The IDS (Intrusion Detection System) has been around for several decades. We believe there is still much room for growth. In no way am I criticizing the researchers or vendors who build an IDS - I am merely going to acknowledge the difficulties involved.
Lack of Solution
While I believe an IDS can actually assist in dealing with many of the same threats as firewalls and anti-virus, the data tells us that they don't normally represent an effective solution. Therefore, many organizations chose not to use them. My argument? If this was the case, then one would instinctively expect the level of penetration to be even lower when deploying an IDS.
In terms of challenges, one of the most commonly identified issues in relation to an IDS is the problem of false alarms; resulting from situations in which legitimate and harmless activity is falsely judged to represent an attack.
Time is money and you have little time. The problems of false positives (e.g. the time wasted by investigating them, or the potential for genuine alerts to be overlooked in the noise) have led to significant changes in the marketplace. The emergence of IPS (Intrusion Prevention System) technologies occurred as a direct response to this issue and the negative press surrounding IDS. Having said this, false positives are far from the only issue that can present problems. A review of IDS/IPS literature reveals that challenges may be faced at a number of levels, from constraints during the initial rollout of the technology through to its effectiveness and its ongoing use.

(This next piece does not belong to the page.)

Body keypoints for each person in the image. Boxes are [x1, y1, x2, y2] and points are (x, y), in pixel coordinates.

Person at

Security Orchestration, Automation and Response
Too often, alerts are generated independent of context to other data that is prevalent or available in the network. The value of a next generation SOAR (Security Orchestration, Automation and Response) technology is: Network Consensus in Context. The same way you would conduct a manual digital forensic investigation is how you can best reduce alert overload and not rely on a single security device.
QuorumTM is a SOAR technology. It recognizes that while independent point solutions can propose a threat candidate, convicting an activity based on one tool is a fool’s errand. Because a narrowly observed activity can be taken out of context. For example, packet dropping alone and the high speed network traffic can contribute to false positives and false negatives. The high speed of network traffic combined with the information overload can cause packet dropping. Therefore, the probability of missing attacks increases. Why? Because encrypted traffic and IPv6 encrypted traffic attacks can successfully reach the destination without being monitored by IDS/IPS.

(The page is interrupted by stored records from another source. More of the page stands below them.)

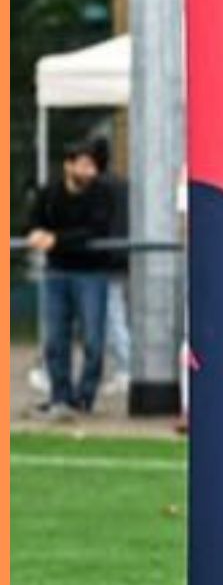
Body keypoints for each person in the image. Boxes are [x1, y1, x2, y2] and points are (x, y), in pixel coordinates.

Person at [24, 139, 118, 419]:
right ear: (69, 165)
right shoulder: (50, 194)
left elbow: (96, 230)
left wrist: (55, 240)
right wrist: (36, 234)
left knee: (93, 340)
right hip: (57, 273)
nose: (90, 172)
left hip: (91, 274)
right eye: (84, 165)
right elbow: (32, 223)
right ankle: (60, 397)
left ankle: (84, 397)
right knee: (55, 340)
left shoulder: (102, 194)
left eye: (92, 166)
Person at [88, 136, 134, 395]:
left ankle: (127, 367)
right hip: (122, 255)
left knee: (113, 316)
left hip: (108, 257)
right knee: (119, 315)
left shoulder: (101, 186)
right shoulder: (122, 184)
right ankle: (124, 366)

Additionally, the amount of information generated by the IDS/IPS increases the workload for the system/security administrator who must consider it. Too many alerts require significant effort to monitor and that detracts from effectively fighting the threat. Security experts subjectively, rather than objectively, must randomly "choose" which alerts to act on. Eventually, this overload leads to analysts ignoring all the alerts. This is dangerous! Ensuring effective configuration is difficult! Tuning the IDS/IPS to minimize false alarms and missed attacks takes time and effort, and in our experience, yields little value.
QuorumTM approaches the network differently! It independently looks at the raw packet data and provides for an efficient methodology to log the network traffic and run on-the-wire analytics at machine speed. Therefore, QuorumTM is able to analyze and validate whether or not alerts should be made. It is able to massively reduce the number of threats candidates because it first forecasts the threat and confirms that forecast through UEBA (User and Entity Behavior Analytics). It forecasts the threat by attack vector BEFORE it manifests at your perimeter. QuorumTM also analyzes the network holistically to see if actual intrusions are taking place. Moreover, the actual alerts are reduced massively to the ones that are actionable. These actionable alerts are presented in a meaningful and robust interface.

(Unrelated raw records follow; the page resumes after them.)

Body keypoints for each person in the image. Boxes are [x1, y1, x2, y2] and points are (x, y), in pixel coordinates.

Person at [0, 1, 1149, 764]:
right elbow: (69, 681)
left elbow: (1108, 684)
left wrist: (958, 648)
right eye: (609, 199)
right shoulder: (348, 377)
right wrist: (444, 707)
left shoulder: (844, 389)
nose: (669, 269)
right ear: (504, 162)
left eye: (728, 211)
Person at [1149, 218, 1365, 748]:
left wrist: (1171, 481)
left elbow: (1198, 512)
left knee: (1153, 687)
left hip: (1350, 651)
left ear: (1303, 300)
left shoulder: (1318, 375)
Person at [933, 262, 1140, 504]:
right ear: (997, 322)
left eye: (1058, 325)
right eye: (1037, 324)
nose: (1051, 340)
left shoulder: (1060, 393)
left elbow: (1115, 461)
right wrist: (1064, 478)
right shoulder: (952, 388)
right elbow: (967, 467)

Finally, @RISK felt it had to build a GRC function within the platform because when it comes to determining the alert severity level, there are no standard metrics for the alert severity level. @RISK leverages 20 years of CVE pattern of life (POL) analytics, Cyber Frameworks correlation, and uses an organizations security policy with machine learning to establish risk tolerance to interpret and rank/prioritize the generated alerts. Alert correlation is a failed mathematical practice. Instead, @RISK has built in a requirement to study the relationship between the various user and entity behaviors, forecasted threat data, and abhorrent and anomalous behavior as a cumulative "Kappa" to determine the occurrence of the attack scenarios.